Why is it contraversial?
@NB1100 said:
I guess that the comparison with eating one’s own children is to suggest that perspective to us. The idea is that we don’t normally consider these acts—eating an animal and eating one’s children—to be equivalent, but isn’t that an arbitrary distinction that we are making? Animals are all someone’s children, after all.
I fall on the “bad karma” side of the argument personally. I don’t think it’s right view to distinguish between “valid” suffering in humans and “invalid” suffering in animals.
I believe so but it's a hot button topic.
Perhaps not for the buyer but butchering is an example of wrong livelihood so it probably creates bad karma for the butcher at least.
I'm wondering if they are going to have 'laboratory' grown meat soon. Meat without a central nervous system to suffer. Like a plant does not have a central nervous system.
Because some Buddhists think eating meat is irresponsible and murder. Others believe it is permissible. The Camps are at polar opposites, and it leads to quite heated discussions.
Mostly, ones I have to close.
Not sure about your first or third question (Re: is there bad karma from eating and buying meat) but I would say that it is not breaking the first precept unless you took the life of the animal yourself.
Agree 100%
Because there's always one or two who like to tell meat eaters how awful they are.... Just do a search on threads here.

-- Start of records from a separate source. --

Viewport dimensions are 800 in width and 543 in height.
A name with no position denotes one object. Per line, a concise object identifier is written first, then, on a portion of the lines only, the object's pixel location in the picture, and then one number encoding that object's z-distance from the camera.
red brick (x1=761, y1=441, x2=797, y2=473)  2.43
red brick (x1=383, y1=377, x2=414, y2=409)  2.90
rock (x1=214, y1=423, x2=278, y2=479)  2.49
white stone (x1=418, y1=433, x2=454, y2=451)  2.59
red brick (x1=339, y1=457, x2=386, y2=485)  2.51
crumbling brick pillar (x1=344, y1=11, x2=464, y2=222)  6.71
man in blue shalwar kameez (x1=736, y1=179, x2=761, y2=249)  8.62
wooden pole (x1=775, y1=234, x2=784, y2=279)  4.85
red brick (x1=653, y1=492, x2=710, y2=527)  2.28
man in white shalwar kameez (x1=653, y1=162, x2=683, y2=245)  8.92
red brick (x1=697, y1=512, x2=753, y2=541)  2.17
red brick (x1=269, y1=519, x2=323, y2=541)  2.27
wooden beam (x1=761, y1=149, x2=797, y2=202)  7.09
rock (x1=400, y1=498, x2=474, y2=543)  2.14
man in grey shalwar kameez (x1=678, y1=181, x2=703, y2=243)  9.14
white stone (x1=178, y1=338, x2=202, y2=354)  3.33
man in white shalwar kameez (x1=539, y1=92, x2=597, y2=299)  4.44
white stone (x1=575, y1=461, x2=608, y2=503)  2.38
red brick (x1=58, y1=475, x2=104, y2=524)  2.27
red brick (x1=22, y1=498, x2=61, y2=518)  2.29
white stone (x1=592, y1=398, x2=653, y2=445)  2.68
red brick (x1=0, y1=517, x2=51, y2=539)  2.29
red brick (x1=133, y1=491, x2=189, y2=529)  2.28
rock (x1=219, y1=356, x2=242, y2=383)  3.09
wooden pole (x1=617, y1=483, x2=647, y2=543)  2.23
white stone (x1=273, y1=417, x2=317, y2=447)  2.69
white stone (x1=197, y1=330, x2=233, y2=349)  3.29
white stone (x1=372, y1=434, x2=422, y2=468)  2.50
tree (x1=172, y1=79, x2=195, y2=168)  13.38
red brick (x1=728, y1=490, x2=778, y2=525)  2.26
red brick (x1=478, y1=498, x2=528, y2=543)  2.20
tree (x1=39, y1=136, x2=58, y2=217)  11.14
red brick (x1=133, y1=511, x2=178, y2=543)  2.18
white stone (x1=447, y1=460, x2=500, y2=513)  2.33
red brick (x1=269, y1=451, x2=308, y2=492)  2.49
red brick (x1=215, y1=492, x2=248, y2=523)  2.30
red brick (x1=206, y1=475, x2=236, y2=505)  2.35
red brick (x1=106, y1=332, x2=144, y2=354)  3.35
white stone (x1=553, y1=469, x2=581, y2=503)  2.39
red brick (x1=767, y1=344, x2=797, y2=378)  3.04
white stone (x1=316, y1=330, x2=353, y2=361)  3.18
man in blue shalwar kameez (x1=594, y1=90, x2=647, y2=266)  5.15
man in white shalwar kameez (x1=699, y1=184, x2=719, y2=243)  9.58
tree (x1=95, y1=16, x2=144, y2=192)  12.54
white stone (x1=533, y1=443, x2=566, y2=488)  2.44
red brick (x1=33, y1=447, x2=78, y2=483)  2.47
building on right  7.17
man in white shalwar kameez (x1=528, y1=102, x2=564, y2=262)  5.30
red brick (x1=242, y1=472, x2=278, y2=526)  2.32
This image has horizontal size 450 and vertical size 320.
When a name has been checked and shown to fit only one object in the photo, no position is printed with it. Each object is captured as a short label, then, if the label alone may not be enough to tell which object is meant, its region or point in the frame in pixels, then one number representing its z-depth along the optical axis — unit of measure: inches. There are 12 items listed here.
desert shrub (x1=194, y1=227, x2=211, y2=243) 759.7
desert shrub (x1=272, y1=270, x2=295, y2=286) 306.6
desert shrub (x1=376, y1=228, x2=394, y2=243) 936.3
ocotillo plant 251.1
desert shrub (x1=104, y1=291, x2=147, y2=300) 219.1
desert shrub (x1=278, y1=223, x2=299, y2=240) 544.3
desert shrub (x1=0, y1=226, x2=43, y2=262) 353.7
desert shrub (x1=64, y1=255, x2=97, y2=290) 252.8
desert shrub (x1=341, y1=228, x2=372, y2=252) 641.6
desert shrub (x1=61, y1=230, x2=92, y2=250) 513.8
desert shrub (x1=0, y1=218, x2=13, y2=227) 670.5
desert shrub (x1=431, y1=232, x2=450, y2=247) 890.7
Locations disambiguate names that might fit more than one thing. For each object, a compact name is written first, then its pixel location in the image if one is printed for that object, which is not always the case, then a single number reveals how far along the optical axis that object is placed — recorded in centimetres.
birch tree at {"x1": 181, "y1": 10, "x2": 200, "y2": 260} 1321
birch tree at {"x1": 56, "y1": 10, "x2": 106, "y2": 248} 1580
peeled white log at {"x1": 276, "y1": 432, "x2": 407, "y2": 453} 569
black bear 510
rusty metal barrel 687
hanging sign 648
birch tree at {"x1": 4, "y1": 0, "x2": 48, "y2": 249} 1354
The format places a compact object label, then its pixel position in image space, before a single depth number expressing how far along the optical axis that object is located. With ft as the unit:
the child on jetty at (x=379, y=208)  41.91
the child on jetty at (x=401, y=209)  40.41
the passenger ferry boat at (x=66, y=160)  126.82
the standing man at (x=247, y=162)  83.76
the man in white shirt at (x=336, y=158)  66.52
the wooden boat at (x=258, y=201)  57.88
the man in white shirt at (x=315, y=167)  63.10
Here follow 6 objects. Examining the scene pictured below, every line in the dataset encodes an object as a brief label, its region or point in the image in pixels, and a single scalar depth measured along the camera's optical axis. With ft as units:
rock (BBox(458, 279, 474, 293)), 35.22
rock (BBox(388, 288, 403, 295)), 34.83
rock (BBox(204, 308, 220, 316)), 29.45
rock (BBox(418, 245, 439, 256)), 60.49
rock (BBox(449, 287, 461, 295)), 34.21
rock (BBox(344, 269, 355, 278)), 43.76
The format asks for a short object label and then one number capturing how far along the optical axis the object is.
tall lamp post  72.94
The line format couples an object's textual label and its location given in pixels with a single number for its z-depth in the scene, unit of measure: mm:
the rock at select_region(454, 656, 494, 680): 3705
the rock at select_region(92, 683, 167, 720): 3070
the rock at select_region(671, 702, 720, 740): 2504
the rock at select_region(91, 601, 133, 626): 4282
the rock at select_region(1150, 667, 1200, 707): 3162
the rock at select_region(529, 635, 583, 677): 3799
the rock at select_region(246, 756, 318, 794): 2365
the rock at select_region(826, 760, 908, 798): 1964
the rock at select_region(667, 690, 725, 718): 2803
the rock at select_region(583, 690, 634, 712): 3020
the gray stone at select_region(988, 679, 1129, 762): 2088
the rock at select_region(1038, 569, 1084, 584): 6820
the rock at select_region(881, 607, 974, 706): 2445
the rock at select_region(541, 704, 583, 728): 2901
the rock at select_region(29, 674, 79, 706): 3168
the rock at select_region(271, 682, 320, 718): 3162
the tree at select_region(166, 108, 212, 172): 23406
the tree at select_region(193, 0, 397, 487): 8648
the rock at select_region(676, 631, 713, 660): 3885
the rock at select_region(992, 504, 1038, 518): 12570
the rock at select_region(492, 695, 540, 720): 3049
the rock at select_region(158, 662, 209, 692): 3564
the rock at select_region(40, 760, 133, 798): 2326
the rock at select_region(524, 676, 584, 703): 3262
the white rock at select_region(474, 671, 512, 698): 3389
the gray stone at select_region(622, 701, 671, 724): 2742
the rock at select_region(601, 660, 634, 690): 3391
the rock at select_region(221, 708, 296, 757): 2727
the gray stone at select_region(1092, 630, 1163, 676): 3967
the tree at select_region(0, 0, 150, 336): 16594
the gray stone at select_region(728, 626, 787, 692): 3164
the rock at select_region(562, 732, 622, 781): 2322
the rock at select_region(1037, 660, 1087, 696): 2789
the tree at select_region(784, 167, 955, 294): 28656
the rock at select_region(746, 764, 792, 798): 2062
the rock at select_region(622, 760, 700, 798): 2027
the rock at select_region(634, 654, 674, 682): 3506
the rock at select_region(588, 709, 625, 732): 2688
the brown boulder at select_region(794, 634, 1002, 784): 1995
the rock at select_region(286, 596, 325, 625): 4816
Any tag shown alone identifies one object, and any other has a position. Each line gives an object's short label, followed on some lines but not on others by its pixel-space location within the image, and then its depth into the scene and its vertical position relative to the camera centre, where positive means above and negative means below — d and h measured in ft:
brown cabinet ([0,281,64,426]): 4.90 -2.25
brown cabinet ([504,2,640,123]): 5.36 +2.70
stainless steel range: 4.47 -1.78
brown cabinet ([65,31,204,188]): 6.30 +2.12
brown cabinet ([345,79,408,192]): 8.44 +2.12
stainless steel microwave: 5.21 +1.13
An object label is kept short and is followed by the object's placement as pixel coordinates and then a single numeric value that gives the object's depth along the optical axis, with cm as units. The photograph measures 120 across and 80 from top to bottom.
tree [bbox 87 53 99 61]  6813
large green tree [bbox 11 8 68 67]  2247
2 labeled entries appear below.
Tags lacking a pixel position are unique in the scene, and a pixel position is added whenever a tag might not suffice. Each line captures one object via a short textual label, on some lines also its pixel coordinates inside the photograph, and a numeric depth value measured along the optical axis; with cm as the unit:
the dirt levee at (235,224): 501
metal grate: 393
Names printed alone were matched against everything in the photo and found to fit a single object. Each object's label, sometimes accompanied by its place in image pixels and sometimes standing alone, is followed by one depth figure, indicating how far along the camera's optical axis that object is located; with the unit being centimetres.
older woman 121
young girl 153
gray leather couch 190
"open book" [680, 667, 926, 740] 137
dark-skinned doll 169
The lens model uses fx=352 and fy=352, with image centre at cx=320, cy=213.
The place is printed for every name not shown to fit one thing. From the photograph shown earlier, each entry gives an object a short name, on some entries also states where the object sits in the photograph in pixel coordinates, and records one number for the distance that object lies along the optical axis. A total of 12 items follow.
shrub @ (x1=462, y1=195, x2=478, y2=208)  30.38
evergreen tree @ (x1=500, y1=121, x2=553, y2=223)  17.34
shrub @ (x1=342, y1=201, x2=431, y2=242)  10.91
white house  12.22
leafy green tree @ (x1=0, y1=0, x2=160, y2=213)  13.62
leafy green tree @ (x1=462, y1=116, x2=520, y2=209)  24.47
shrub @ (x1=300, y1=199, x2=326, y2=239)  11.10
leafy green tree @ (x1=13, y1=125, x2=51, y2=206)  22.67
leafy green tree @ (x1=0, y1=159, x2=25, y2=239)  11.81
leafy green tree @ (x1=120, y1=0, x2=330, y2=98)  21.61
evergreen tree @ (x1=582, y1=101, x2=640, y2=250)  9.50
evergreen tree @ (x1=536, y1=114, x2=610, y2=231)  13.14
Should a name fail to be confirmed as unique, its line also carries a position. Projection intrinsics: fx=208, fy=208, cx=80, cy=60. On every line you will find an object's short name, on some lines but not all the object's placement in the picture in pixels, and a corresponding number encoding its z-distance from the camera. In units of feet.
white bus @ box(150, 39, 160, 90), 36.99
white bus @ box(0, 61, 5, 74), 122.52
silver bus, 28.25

@NB1100, my view of the first precept is narrow. It’s a commitment to abstain from taking life. But the scope of life expands with the depth of thought about it. When you factor eating into the first precept, it becomes impossible for humans. Presently, we can’t survive apart from the death of other living organisms. We could draw a line between sentient and presumably non-sentient life, but I think that is arbitrary and possibly erroneous. Plants, for example, might not be self-aware, like humans, but I suspect that they are sentient, that they feel, that they sense their body, its location, its temperature, its exposure to sunlight, its nourishment, etc. Not surprisingly, MN 27 goes so far as to say of a renunciate that one “abstains from injuring seeds and plants.” From the practical perspective of a modern, lay person, this all starts to get a little ridiculous. So, I think it’s important to narrow the precept back down and to put it into its proper context.
The same sutta describes it for a renunciate as “abandoning the destruction of life, he abstains from the destruction of life; with rod and weapon laid aside, conscientious, merciful, he dwells compassionate to all living beings.” Other suttas give the same description for lay people. I don’t think it’s about eating or even about killing or the protection of other beings. It’s a training rule for shaping one’s own conscience with mercy and compassion. Regardless of what level one commits, the cultivation of compassion is its function. That begins with a commitment to abstain from taking life. I would say if one can commit unwaveringly to not intentionally killing house flies, then one could take the precept. The one who takes and upholds the precept benefits and so do any house flies encountering that one. It’s a good start and better than nothing. If one feels bad about buying meat or even eating it and can abstain from it, then that too is a good start. Either way moves toward the purpose of cultivating of compassion. That's always good karma.
I agree with everybody - this is a controversy-free post.